◆ WORK ITEM:
An exact copy of all the entries is needed, with no images in it.

(Data excerpts)

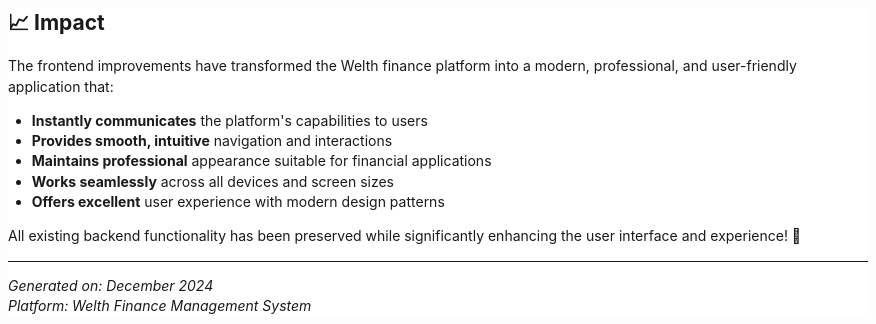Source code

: ## 📈 Impact

The frontend improvements have transformed the Welth finance platform into a modern, professional, and user-friendly application that:

- **Instantly communicates** the platform's capabilities to users
- **Provides smooth, intuitive** navigation and interactions
- **Maintains professional** appearance suitable for financial applications
- **Works seamlessly** across all devices and screen sizes
- **Offers excellent** user experience with modern design patterns

All existing backend functionality has been preserved while significantly enhancing the user interface and experience! 🎯

---

*Generated on: December 2024*  
*Platform: Welth Finance Management System*

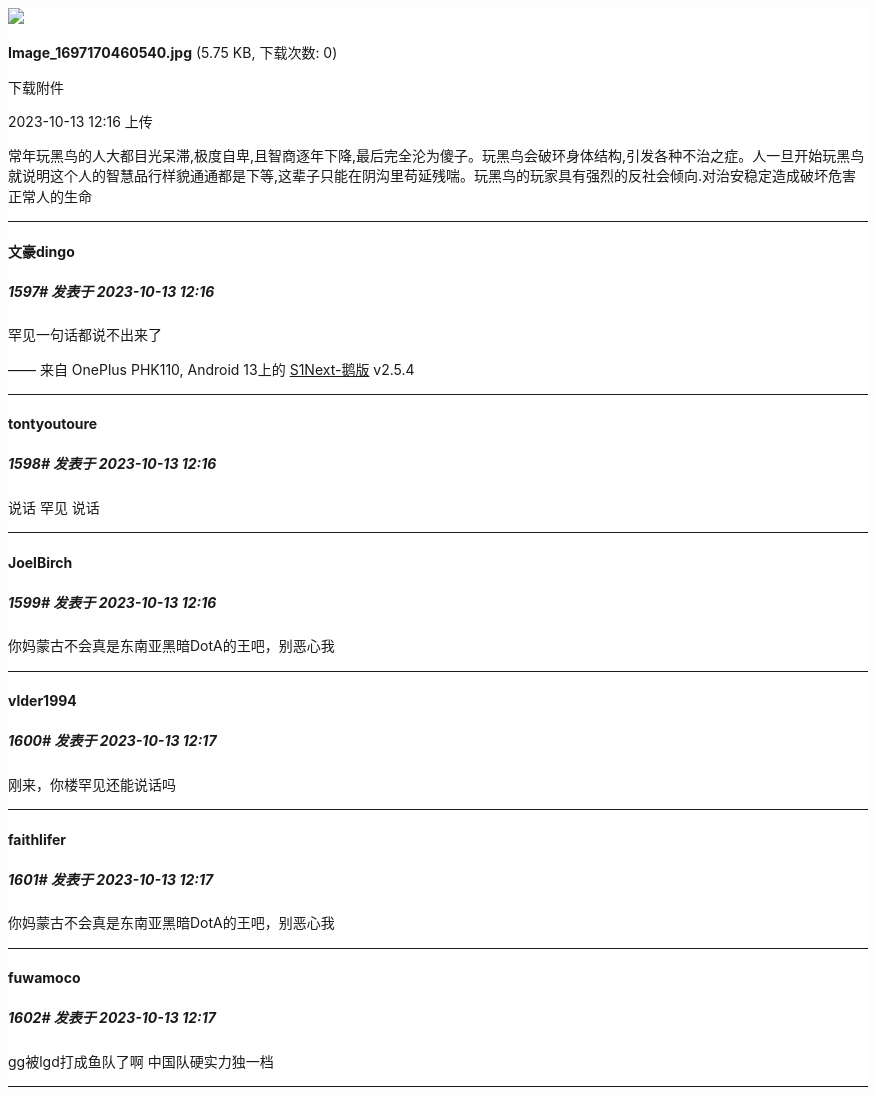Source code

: <img src="https://img.saraba1st.com/forum/202310/13/121648ay3ax3d3dygdrrri.jpg" referrerpolicy="no-referrer">

<strong>Image_1697170460540.jpg</strong> (5.75 KB, 下载次数: 0)

下载附件

2023-10-13 12:16 上传

常年玩黑鸟的人大都目光呆滞,极度自卑,且智商逐年下降,最后完全沦为傻子。玩黑鸟会破环身体结构,引发各种不治之症。人一旦开始玩黑鸟就说明这个人的智慧品行样貌通通都是下等,这辈子只能在阴沟里苟延残喘。玩黑鸟的玩家具有强烈的反社会倾向.对治安稳定造成破坏危害正常人的生命

*****

####  文豪dingo  
##### 1597#       发表于 2023-10-13 12:16

罕见一句话都说不出来了

—— 来自 OnePlus PHK110, Android 13上的 [S1Next-鹅版](https://github.com/ykrank/S1-Next/releases) v2.5.4

*****

####  tontyoutoure  
##### 1598#       发表于 2023-10-13 12:16

说话 罕见 说话

*****

####  JoelBirch  
##### 1599#       发表于 2023-10-13 12:16

你妈蒙古不会真是东南亚黑暗DotA的王吧，别恶心我

*****

####  vlder1994  
##### 1600#       发表于 2023-10-13 12:17

刚来，你楼罕见还能说话吗

*****

####  faithlifer  
##### 1601#       发表于 2023-10-13 12:17

你妈蒙古不会真是东南亚黑暗DotA的王吧，别恶心我

*****

####  fuwamoco  
##### 1602#       发表于 2023-10-13 12:17

gg被lgd打成鱼队了啊 中国队硬实力独一档

*****
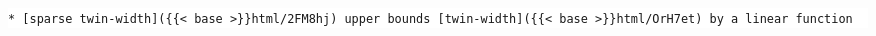     * [sparse twin-width]({{< base >}}html/2FM8hj) upper bounds [twin-width]({{< base >}}html/OrH7et) by a linear function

◆ RESPONSE TO THIS TASK:
Source code

: ## 📈 Impact

The frontend improvements have transformed the Welth finance platform into a modern, professional, and user-friendly application that:

- **Instantly communicates** the platform's capabilities to users
- **Provides smooth, intuitive** navigation and interactions
- **Maintains professional** appearance suitable for financial applications
- **Works seamlessly** across all devices and screen sizes
- **Offers excellent** user experience with modern design patterns

All existing backend functionality has been preserved while significantly enhancing the user interface and experience! 🎯

---

*Generated on: December 2024*  
*Platform: Welth Finance Management System*

Source code

: <img src="https://img.saraba1st.com/forum/202310/13/121648ay3ax3d3dygdrrri.jpg" referrerpolicy="no-referrer">

<strong>Image_1697170460540.jpg</strong> (5.75 KB, 下载次数: 0)

下载附件

2023-10-13 12:16 上传

常年玩黑鸟的人大都目光呆滞,极度自卑,且智商逐年下降,最后完全沦为傻子。玩黑鸟会破环身体结构,引发各种不治之症。人一旦开始玩黑鸟就说明这个人的智慧品行样貌通通都是下等,这辈子只能在阴沟里苟延残喘。玩黑鸟的玩家具有强烈的反社会倾向.对治安稳定造成破坏危害正常人的生命

*****

####  文豪dingo  
##### 1597#       发表于 2023-10-13 12:16

罕见一句话都说不出来了

—— 来自 OnePlus PHK110, Android 13上的 [S1Next-鹅版](https://github.com/ykrank/S1-Next/releases) v2.5.4

*****

####  tontyoutoure  
##### 1598#       发表于 2023-10-13 12:16

说话 罕见 说话

*****

####  JoelBirch  
##### 1599#       发表于 2023-10-13 12:16

你妈蒙古不会真是东南亚黑暗DotA的王吧，别恶心我

*****

####  vlder1994  
##### 1600#       发表于 2023-10-13 12:17

刚来，你楼罕见还能说话吗

*****

####  faithlifer  
##### 1601#       发表于 2023-10-13 12:17

你妈蒙古不会真是东南亚黑暗DotA的王吧，别恶心我

*****

####  fuwamoco  
##### 1602#       发表于 2023-10-13 12:17

gg被lgd打成鱼队了啊 中国队硬实力独一档

*****
     * [sparse twin-width]({{< base >}}html/2FM8hj) upper bounds [twin-width]({{< base >}}html/OrH7et) by a linear function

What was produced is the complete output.